Nessa altura a inquietação pela adição à velocidade – a sua e a de todos à nossa volta – levaram-no numa viagem de investigação pelo mundo. No regresso trouxe a conclusão de que a velocidade somos nós que a definimos e que se calhar não estamos a conseguir acertar o compasso. A sua missão de ajudar os outros – e a si próprio – a viver mais devagar começou aqui. Desde então tem se tornado numa espécie de “embaixador” do slow movement- as suas palestras no TED Talks contam com mais de com mais de 2.8 milhões de visualizações – e, por isso, foi um dos nossos convidados na apresentação do estudo feito pela Universidade Católica Portuguesa sobre a adopção e o impacto do slow living em Portugal – um evento que marcou o início da campanha Mais.Devagar. A mensagem de Carl continuará a ser ouvida e partilhada dentro desta campanha, pela sua experiência e, principalmente, pela sua importância.

Fotografia de capa por Madeleine Alldis

  • "As pessoas mantêm-se ocupadas para evitar as questões mais profundas."
  • "Esta ideia de que tudo tem de ser rápido é absurda e tóxica."
  • "O cérebro não pode estar três horas consecutivas a trabalhar da mesma forma."
  • "Estamos a esgotar os recursos do planeta ao consumirmos mais do que precisamos e, na maioria das vezes, compramos por impulso. Parar permite-nos resistir à chamada do "turbo-consumismo" e ter maior sensibilidade na hora de decidir o que comprar."
  • "Quem desacelera também aumenta a sua produtividade: comete menos erros no trabalho, é mais criativo, consegue ver melhor a realidade, ganha perspectiva."

Carl Honoré é a voz mundial do movimento Slow. Segundo o Financial Times, o seu primeiro livro, In Praise of Slow (2004), é “para o Movimento Slow o que Das Kapital é para o comunismo”. Falámos com ele para descobrir porque é tão importante viver devagar nestes tempos estrondosos e cheios de desafios modernos.

Já passaram 14 anos desde a sua TED Talk sobre a importância de abrandar, com cerca de 3 milhões de visualizações.
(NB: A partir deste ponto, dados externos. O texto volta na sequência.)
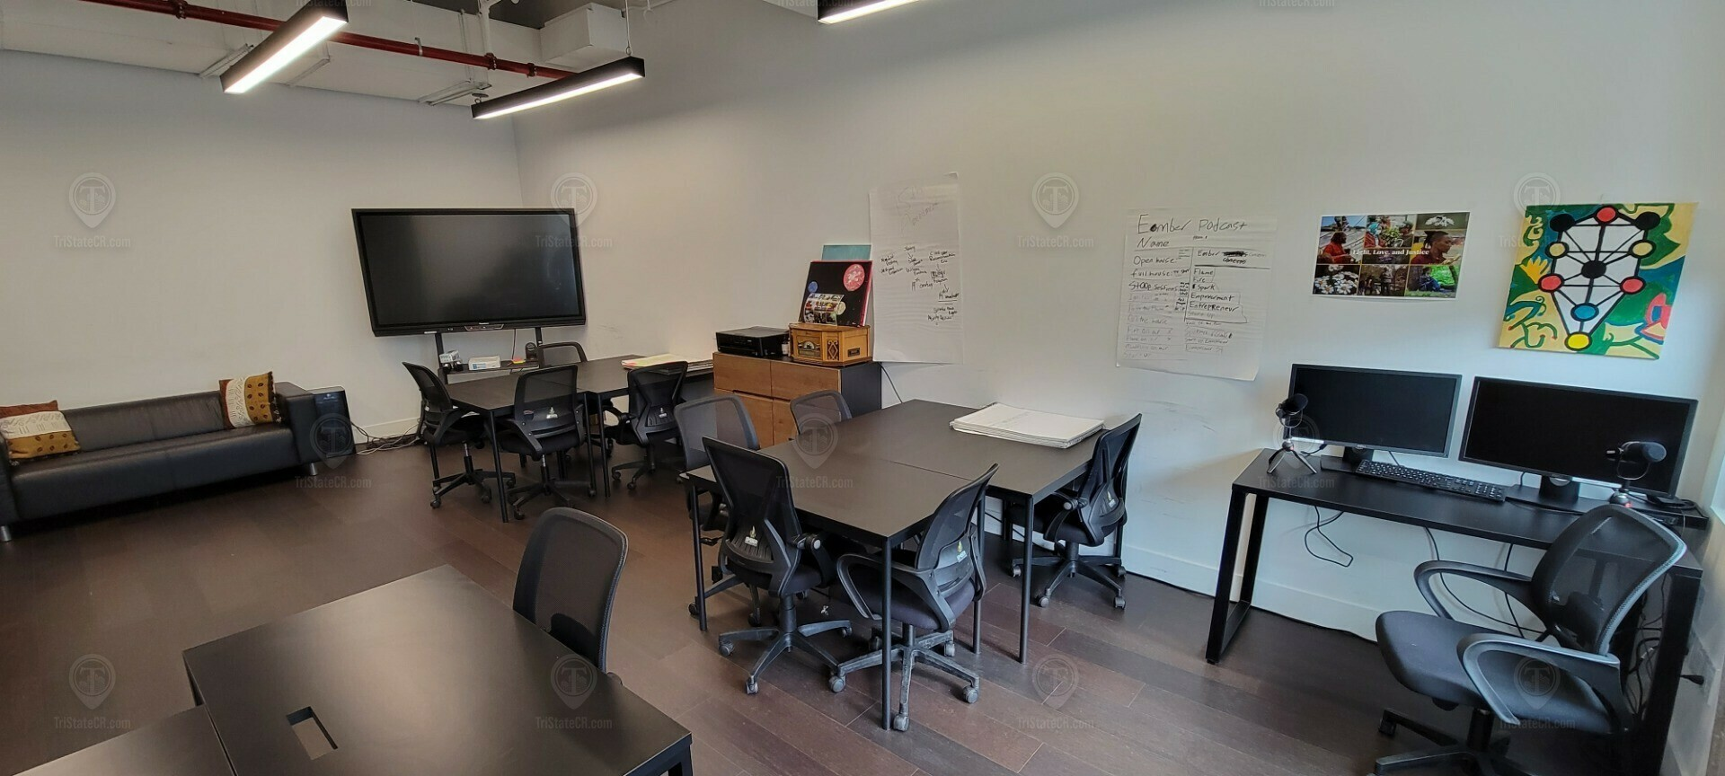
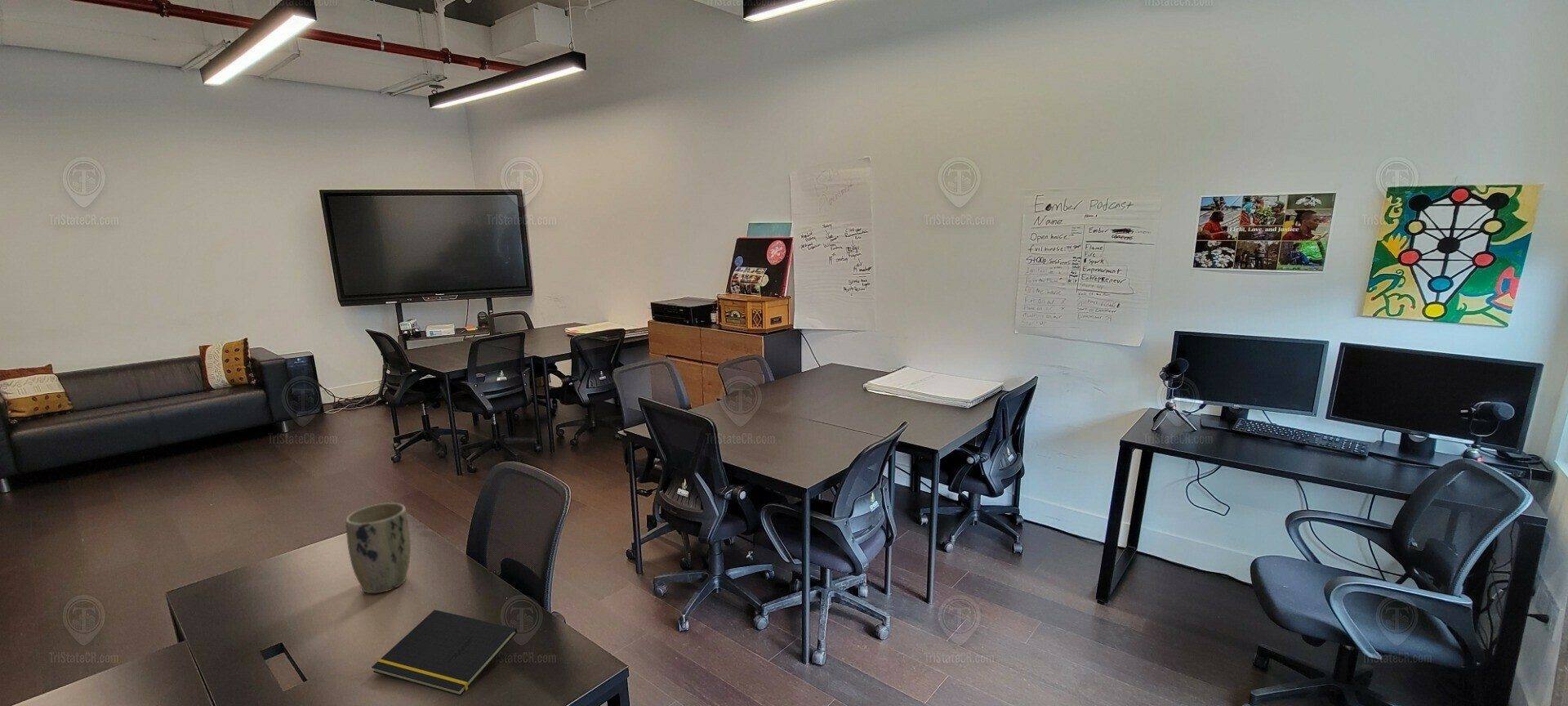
+ plant pot [345,502,412,594]
+ notepad [371,609,518,697]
Olhando para as pessoas hoje, acha que a tendência de ‘abrandar’ está a ocorrer suficientemente depressa? Gostaria que fosse mais rápido. É impressionante a rapidez com que o movimento slow está a crescer mas, ao mesmo tempo, existem enormes ameaças ao nosso bem-estar e ao bem-estar do planeta. Caminhamos para uma crise existencial onde o turbo-capitalismo e consumismo reinam acima de tudo. É por isso que acredito que temos de avançar rapidamente para uma revolução slow; abrandar vai ser fundamental para resolver a crise épica em que nos encontramos.

Que mais podemos fazer para resolver esta crise? Temos de repensar completamente aquilo que consideramos importante, aquilo que estimamos e aquilo que queremos defender. Tudo precisa urgentemente de ser reinventado, desde a democracia ao sistema económico. Uma solução slow não precisa de levar muito tempo, pode acontecer depressa se juntarmos os nossos esforços. O relógio não pára. Não há tempo a perder.

Então porque corre mal tão frequentemente? Porque tratamos os sintomas em vez de tratar as causas. Slow forward implica uma mudança de enfoque para combater as principais causas dos nossos problemas em vez de simplesmente reagir. A única forma de encontrar soluções para salvar o mundo é abrandar, ouvir e reflectir – e depois agir depressa.